Langlandian Economics in James Yonge’s Gouernaunce: Translation and Ethics in Fifteenth-Century Dublin

In 1423, the Anglo-Irish notary James Yonge was moved to Dublin Castle after a year’s incarceration at Trim. His imprisonment and eventual release occurred at the intersection of literature and politics: a supporter of James Butler, Fourth Earl of Ormond and a member of Ormond’s affinity, he had produced a translation of the Old French Segré de segrez that, in its support of the newly-fallen Ormond and opposition to his rival, John Talbot, perhaps not-so-covertly criticized English fiscal policy in Ireland.

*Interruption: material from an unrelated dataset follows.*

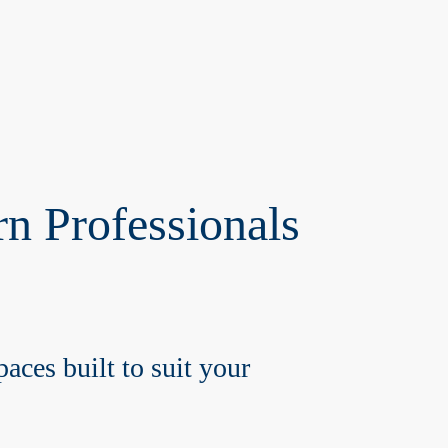
n Professionals
aces built to suit your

Yonge’s Gouernaunce of Prynces not only engages with advice literature but also, in its free adaptations of portions of the Secreta, translates princely advice into a mandate for honorable economic policy. Indeed, his discussion of franchise quietly owes as much to L’s exploration of Meed and harm done to the commons in PPl as it does to its more direct Old French source. This paper explores ‘Langlandian economics’ in the Gouernaunce, arguing that Yonge sees franchise as the intertwining of legitimate governance with proper economic policy: fair taxes, honoring of debts, and prompt payment of money owed. Yonge delineates the disastrous consequences of a lack of franchise through the figure of Stephen Scrope; his free reworking of Scrope’s career provides Yonge with an exemplum that illustrates the chaos attendant on fiscal mismanagement and the peace attendant on fiscal probity. More specifically, Yonge uses Scrope as a vehicle for his critique of the system of coign and livery by which the Anglo-Irish lords abused and impoverished their tenants – and, not coincidentally, probably made Yonge’s professional life far more difficult. Yonge’s attacks on coign and livery, and his insistence that those who engage in such practices do not possess legitimate authority, point to his belief that a leader’s legitimacy was tied, inextricably, to the legitimate circulation of capital; a ruler’s treuthe in the Gouernaunce, as it is in PPl, is constituted in and through his willingness not to burden his subjects unfairly.